### [Your task]
Please print out the entries below unchanged and skip the images.
[Opening Data provided section]
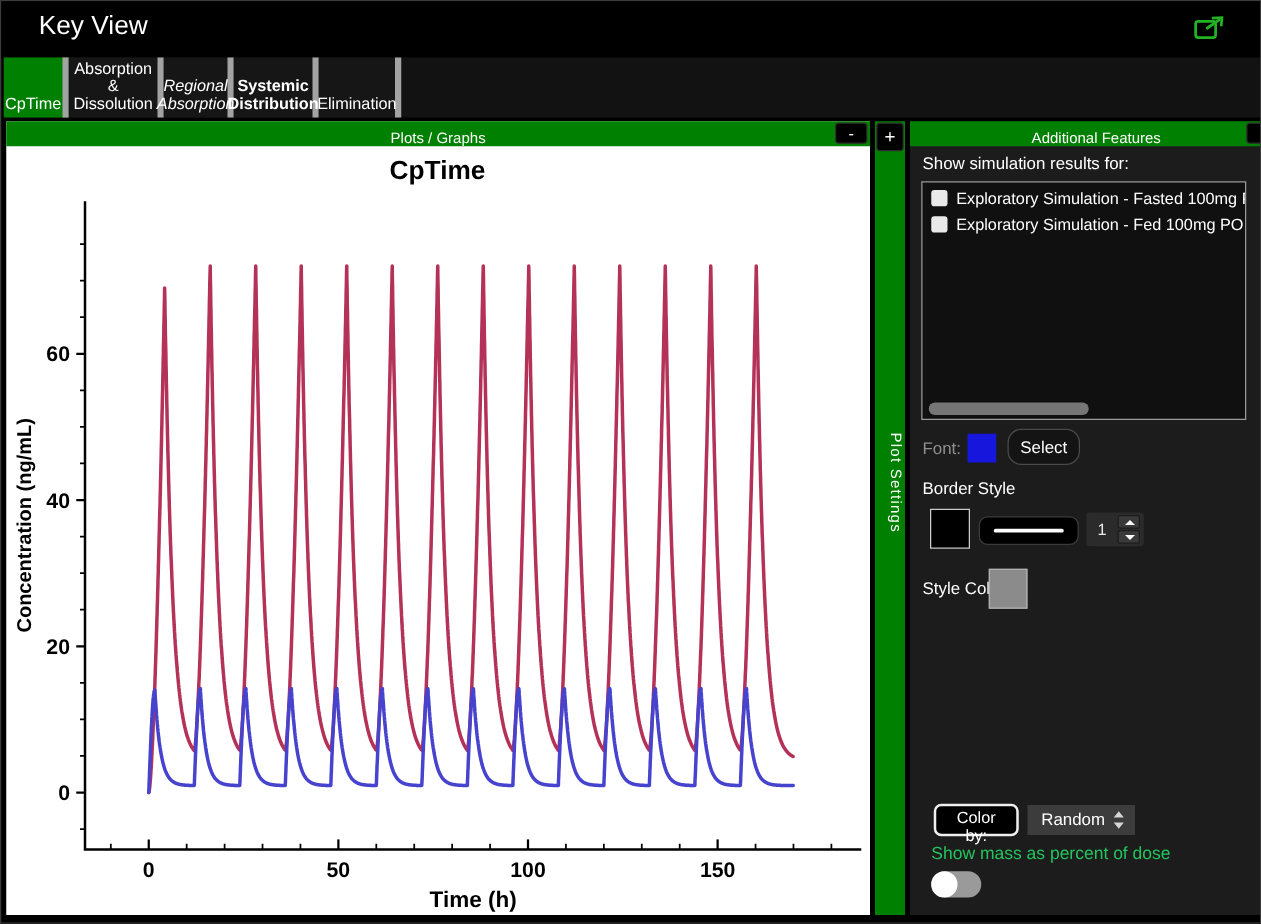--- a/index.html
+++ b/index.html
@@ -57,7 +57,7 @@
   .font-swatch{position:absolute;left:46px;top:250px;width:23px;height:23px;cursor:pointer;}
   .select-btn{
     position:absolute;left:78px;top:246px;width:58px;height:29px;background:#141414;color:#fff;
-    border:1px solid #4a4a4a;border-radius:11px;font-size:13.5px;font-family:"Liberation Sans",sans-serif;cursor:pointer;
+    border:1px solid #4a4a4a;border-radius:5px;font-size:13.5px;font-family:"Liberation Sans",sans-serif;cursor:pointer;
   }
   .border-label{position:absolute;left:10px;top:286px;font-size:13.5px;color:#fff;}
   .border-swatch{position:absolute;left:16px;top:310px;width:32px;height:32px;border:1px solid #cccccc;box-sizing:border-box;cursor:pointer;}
[Closing Data provided section]
### [Exercise output]
--- a/index.html
+++ b/index.html
@@ -57,7 +57,7 @@
   .font-swatch{position:absolute;left:46px;top:250px;width:23px;height:23px;cursor:pointer;}
   .select-btn{
     position:absolute;left:78px;top:246px;width:58px;height:29px;background:#141414;color:#fff;
-    border:1px solid #4a4a4a;border-radius:11px;font-size:13.5px;font-family:"Liberation Sans",sans-serif;cursor:pointer;
+    border:1px solid #4a4a4a;border-radius:5px;font-size:13.5px;font-family:"Liberation Sans",sans-serif;cursor:pointer;
   }
   .border-label{position:absolute;left:10px;top:286px;font-size:13.5px;color:#fff;}
   .border-swatch{position:absolute;left:16px;top:310px;width:32px;height:32px;border:1px solid #cccccc;box-sizing:border-box;cursor:pointer;}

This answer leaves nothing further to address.